Bir yaz günüydü Bünyamin gelecekteki eşi Ezgi’yle
karşılaştığında. İkisi de bundan habersiz ortak bir arkadaşlarının doğum
gününde tanışmıştı. Başta çok iyi anlaşamamışlardı ancak birbiryleriyle ala-
kalı merak ettikleri şey çok fazlaydı. Yüzeysel bakıldığında birbir-lerine
benzemiyor gibi görünseler de detayda uyumluydular. Ve pek de tesadüfi değil ki
iki yıl sonra yine tanıştıkları yaz günü dünya evine girmişlerdi.
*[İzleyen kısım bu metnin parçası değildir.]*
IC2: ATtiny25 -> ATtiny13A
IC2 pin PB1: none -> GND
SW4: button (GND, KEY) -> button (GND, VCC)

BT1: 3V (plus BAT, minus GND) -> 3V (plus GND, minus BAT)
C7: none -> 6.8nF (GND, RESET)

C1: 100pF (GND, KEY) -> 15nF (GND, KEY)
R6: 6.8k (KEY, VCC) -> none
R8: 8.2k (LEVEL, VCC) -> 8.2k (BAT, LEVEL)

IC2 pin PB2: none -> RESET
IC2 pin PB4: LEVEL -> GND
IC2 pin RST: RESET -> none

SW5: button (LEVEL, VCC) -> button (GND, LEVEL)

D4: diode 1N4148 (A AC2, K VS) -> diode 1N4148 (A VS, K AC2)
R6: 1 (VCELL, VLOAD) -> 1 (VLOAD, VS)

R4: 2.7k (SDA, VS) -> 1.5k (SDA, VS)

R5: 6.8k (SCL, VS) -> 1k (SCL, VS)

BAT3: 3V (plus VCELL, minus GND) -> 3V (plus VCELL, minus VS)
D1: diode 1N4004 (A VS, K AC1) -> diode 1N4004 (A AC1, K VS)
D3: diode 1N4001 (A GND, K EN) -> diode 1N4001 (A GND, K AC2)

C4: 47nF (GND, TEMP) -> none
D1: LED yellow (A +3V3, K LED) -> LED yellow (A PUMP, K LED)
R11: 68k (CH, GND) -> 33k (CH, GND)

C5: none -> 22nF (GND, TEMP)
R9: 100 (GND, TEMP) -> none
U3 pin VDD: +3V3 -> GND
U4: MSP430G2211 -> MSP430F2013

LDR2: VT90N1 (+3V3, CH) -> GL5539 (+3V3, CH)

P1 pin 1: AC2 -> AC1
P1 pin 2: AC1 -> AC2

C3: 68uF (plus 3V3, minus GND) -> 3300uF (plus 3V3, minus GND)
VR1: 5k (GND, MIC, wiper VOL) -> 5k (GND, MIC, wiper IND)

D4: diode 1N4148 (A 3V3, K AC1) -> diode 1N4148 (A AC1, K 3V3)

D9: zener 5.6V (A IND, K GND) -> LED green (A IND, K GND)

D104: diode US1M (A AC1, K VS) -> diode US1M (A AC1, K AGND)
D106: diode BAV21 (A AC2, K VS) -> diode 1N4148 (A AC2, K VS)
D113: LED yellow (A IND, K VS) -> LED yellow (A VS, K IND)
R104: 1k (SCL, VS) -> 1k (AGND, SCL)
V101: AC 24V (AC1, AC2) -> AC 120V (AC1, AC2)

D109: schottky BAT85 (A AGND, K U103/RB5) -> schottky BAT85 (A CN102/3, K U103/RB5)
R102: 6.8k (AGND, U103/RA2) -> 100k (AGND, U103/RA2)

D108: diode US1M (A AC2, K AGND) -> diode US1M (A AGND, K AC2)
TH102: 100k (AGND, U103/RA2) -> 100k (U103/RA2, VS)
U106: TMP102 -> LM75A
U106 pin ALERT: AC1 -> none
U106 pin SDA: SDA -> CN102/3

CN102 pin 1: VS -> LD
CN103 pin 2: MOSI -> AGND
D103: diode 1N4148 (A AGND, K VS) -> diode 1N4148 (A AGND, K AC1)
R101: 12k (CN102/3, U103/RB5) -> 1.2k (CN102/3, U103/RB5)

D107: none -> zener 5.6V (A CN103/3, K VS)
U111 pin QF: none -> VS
Bünyamin küçük çaplı bir patron
şirketinin iç satışında Sezgin ile çalışıyordu. Sezgin ağzı iyi laf yapan
çevresi geniş biriydi. 4 yıldır aynı ekipte can ciğer olmuşlardı. Birbirlerinin
nice kez arkasını kollamış, destek çıkmışlardı. Yine de şirket küçülmeye
gidince birinin ayrılması gerekiyordu. Bu durumda çevresinin faydasını Sezgin
görmüş, kovulan Bünyamin olmuştu. Tam da eşi 5 aylık hamileyken…
Bünyamin’in dünyası bir anda tepe
taklak olmuştu. Evet, tazminatıyla birkaç ay idare edebilirdi, ama ya bebek
geldiğinde? Biricik hamile eşine çaktırmamaya çalışsa da yemeden içmeden
kesilmişti. Eşinin ve tanıdıklarının endişeli gözleri karşısında her gün
paramparça oluyordu. Canla başla iş arıyordu ama sektör acımasızdı. Elli
başvurusundan sekiz dokuz tanesi dönüş yapıyordu. Nice kez ‘Hayır’ cevabını
aldı. Bazı zamanlar asla iş bulamayacağını düşünüyordu… Bazı zamanlardaysa
mülakatlarda konuşabilmek için kendini okumalara veriyordu.
Öyle ama böyle 4 ay geçmiş,
bebeğini sağlıkla kucağına almıştı. Bebeği ona iyileşmiş hissettiriyordu. Ansızın
geleceğinden endişe edip yine karamsarlığa bürünüyordu. Eşi Ezgi de aynı
endişeleri taşısa da bir an için bile şüphe etmedi Bünyamin’den. Er geç iş
bulacağını biliyordu. Bünyamin’e güç veren şeylerden biri de bu inançtı.
Yılmadı, çalışmalarına devam
etti. Kimi şirketin işe alım süreci uzundu, kimi şirket piyasanın kötülüğünden
bahsediyor ret veriyordu, kimi şirket tanıdık istiyordu, kimi şirket yurt dışı
projelerine yeni baba olmuş birini göndermek istemedi. Pek azı gerçekten alıcı
olarak inceliyordu Bünyamin’i. Bir şirket vardı ki görüşmeler neredeyse
nihayete eriyordu. Her şey çok olumlu gidiyordu. Ezgi de aileleri de derin bir
oh çekmişti. Ancak her nasıl olduysa pozisyon başkasıyla doldurulmuştu.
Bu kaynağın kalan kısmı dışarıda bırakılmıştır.